■ WHAT YOU ARE ASKED TO DO ■
In the listing below, locate the lines that hold the string "when". Copy those lines.

[Start of Attachment]

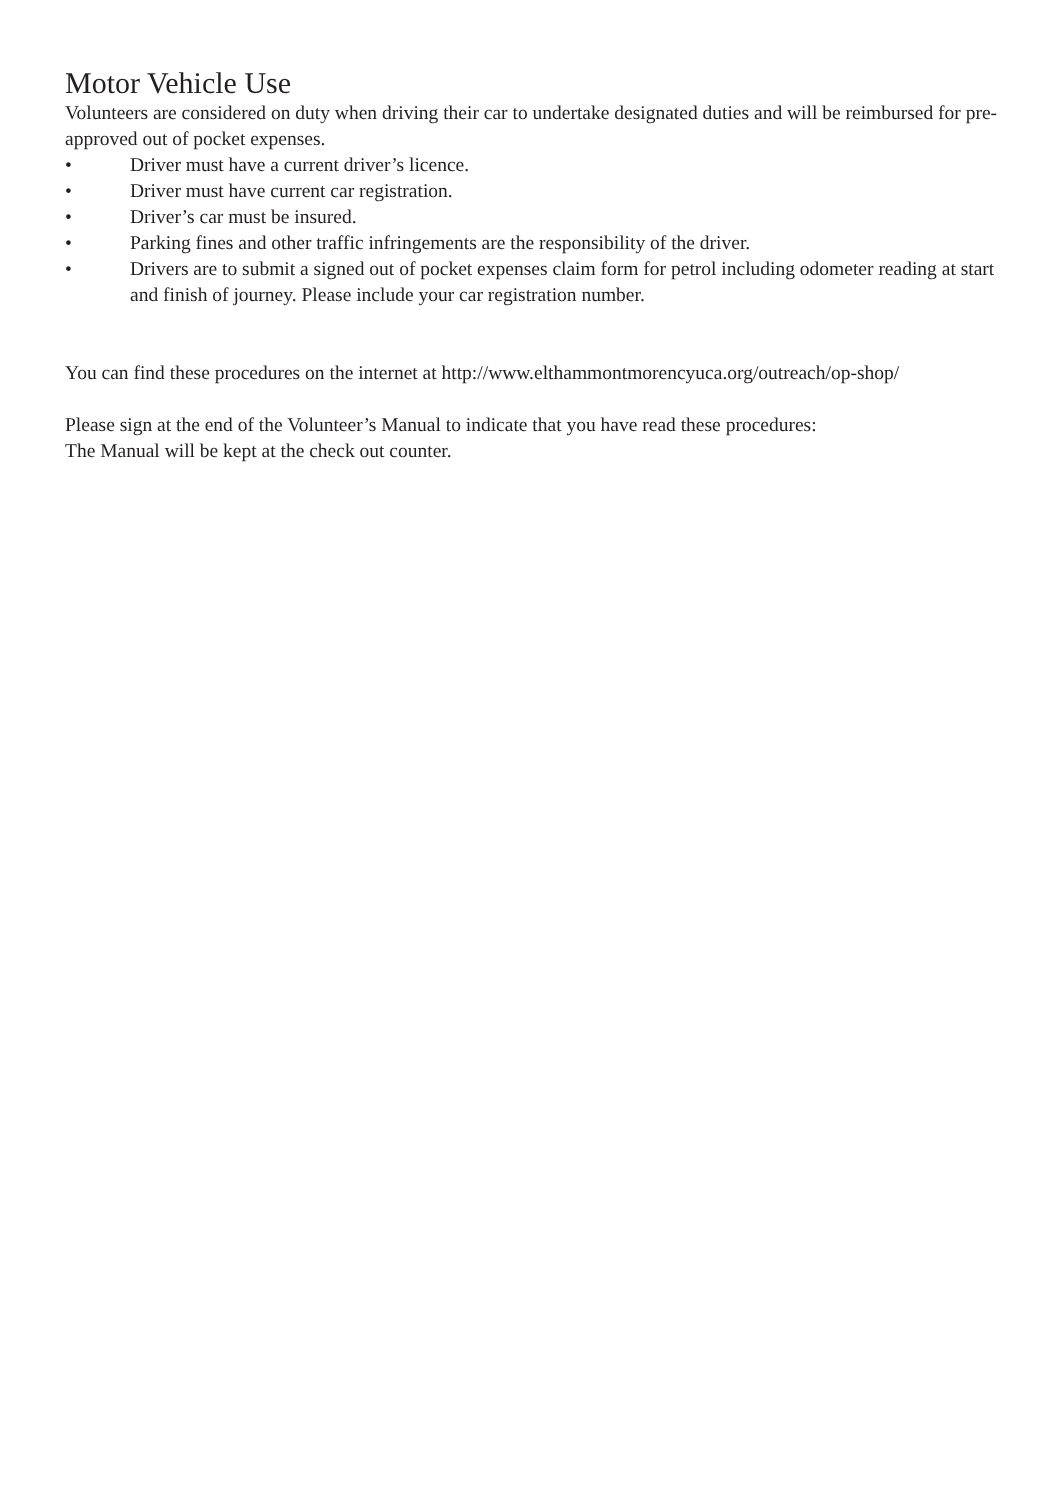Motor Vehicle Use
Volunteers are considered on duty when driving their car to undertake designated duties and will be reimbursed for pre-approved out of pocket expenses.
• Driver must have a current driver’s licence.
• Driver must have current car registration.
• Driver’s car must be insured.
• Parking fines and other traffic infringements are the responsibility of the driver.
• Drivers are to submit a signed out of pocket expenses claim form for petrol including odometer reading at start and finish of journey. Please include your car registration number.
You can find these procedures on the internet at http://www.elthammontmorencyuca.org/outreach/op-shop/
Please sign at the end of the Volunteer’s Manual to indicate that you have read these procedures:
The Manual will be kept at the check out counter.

[End of Attachment]
[Start of Attachment]

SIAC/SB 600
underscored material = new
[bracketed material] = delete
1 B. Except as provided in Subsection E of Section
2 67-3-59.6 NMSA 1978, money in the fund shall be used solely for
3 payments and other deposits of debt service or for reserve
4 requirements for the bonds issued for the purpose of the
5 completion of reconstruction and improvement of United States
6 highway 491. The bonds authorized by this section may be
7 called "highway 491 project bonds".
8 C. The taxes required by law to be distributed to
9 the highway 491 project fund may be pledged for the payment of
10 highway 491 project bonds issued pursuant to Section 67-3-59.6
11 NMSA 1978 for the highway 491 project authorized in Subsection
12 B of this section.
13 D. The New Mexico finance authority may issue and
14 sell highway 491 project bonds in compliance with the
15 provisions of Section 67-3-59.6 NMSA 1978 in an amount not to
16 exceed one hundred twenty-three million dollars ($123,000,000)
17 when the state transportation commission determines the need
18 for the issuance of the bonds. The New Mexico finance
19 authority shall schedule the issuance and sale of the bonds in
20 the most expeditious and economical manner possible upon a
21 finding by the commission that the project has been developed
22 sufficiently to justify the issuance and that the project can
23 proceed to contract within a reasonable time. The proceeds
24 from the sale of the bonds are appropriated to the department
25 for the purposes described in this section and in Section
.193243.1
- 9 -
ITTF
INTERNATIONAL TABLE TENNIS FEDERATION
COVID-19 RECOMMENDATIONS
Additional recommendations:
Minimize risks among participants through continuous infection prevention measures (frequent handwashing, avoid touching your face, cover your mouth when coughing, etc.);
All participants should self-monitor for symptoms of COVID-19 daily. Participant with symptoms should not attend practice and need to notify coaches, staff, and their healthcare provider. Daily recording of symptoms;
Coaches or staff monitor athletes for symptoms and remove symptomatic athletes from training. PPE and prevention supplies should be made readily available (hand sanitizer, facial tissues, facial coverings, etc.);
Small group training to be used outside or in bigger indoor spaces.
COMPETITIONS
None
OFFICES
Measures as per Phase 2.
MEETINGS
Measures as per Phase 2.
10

[End of Attachment]
[Start of Attachment]

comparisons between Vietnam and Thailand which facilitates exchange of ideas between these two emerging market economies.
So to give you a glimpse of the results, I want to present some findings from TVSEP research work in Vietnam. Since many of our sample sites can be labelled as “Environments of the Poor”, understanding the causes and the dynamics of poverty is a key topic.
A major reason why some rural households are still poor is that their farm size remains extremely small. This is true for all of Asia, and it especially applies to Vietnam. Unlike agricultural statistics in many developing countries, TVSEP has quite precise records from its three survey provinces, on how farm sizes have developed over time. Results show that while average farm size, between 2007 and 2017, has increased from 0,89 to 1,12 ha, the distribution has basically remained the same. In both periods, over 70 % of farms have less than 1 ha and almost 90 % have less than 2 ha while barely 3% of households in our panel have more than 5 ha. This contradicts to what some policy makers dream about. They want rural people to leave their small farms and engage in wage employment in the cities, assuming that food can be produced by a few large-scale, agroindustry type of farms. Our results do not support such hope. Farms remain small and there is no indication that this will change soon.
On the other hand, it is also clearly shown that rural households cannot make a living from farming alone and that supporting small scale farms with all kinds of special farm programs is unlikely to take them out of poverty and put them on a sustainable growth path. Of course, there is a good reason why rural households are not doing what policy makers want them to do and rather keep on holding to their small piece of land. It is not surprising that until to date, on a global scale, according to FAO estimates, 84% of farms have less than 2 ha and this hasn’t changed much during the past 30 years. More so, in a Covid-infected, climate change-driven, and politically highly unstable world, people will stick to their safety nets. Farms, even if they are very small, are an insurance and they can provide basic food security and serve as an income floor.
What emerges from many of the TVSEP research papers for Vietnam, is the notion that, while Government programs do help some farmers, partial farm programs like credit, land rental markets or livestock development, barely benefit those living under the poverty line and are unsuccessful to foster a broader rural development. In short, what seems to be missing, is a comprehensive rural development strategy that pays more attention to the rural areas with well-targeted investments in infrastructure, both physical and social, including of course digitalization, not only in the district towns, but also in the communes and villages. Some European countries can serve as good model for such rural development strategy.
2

[End of Attachment]

■ EXERCISE RESPONSE ■
Volunteers are considered on duty when driving their car to undertake designated duties and will be reimbursed for pre-approved out of pocket expenses.
17 when the state transportation commission determines the need
Minimize risks among participants through continuous infection prevention measures (frequent handwashing, avoid touching your face, cover your mouth when coughing, etc.);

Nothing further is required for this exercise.